Consulenza On-line

Negli ultimi 10 anni la psicoterapia e le consulenze on-line sono state oggetto di molte ricerche in ambito clinico e scientifico, proprio per le potenzialità che questo strumento può fornire come supporto ad una psicoterapia già in corso o come strumento alternativo.
E’ stata infatti oggetto di numerose ricerche e studi internazionali, tanto che l’American Psychological Association (APA, 2013) e la Società Internazionale di Psicoanalisi (IPA, 2020) hanno stabilito linee guida e buone prassi da seguire.
Dopo l’incremento del suo utilizzo durante la pandemia anche il Consiglio nazionale dell’Ordine degli Psicologi ha redatto un Vademecum per fornire maggiori informazioni a chi volesse approcciarsi a questa pratica o volesse affiancarla al suo lavoro psicoterapico in presenza.
I vantaggi della consulenza on-line si possono riassumere in:
– Continuità: garantisce maggiore costanza per chi si sposta spesso per lavoro o per necessità personali, o per chi fatica ad accedere allo studio entro un certo orario;
–Accesso al servizio specifico: permette a chi necessita di un servizio specifico di poterne usufruire anche se molto distante geograficamente o se vive all’estero;
– Assistenza anche a chi fa fatica a muoversi: fornisce un collegamento diretto e senza spostamenti a chi è impossibilitato o limitato, potendo ricavare del tempo per sé anche restando al proprio domicilio;
– Maggiore flessibilità negli orari degli appuntamenti e in condizione di emergenza.
Da esperienza personale questo strumento si è rivelato un valido supporto come integrazione alla terapia in presenza.

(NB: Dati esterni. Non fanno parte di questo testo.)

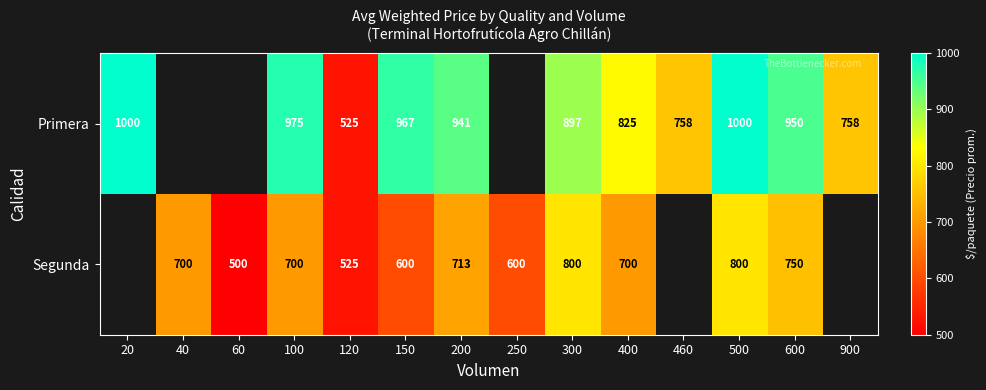

At how many categories does at least one series exceed 582?

12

Alcune persone possono avere il dubbio che i colloqui possano avere meno efficacia senza il contatto in presenza, in questi casi consiglio, quando possibile, di svolgere un primo colloquio di persona per conoscersi reciprocamente, alleviare eventuali dubbi e poter poi proseguire a distanza in tranquillità.
Come funziona

La consulenza on-line si svolge con le stesse regole della psicoterapia in presenza con la differenza che necessita di un supporto di un computer/tablet/cellulare e di una buona connessione.
Lo psicologo esperto sarà in grado non solo di gestire i tempi di conversazione anche se veicolati dal mezzo elettronico, ma anche di cogliere le informazioni secondarie all’aspetto non verbale con qualche accorgimento e attenzione all’inquadratura.
La cosa veramente importante è quella di assicurarsi di poter ritagliare la propria privacy durante il colloquio in modo da potersi sentire liberi di esprimersi.
Si consiglia in ogni caso un primo colloquio conoscitivo (in presenza o on-line) per valutare insieme la fattibilità della gestione della consulenza a distanza e poter rispondere subito ad eventuali dubbi personali o valutare eventuali fattori che possano precludere il suo svolgimento on-line.
Le piattaforme utilizzate per svolgere la terapia sono solitamente Skype, Zoom o Meet a seconda della necessità/preferenza della persona che richiede la consulenza. Verrà garantita in ogni caso la privacy; di prassi non si effettuano registrazioni delle consulenze a meno che non vi sia una necessità clinica precedentemente concordata con la persona.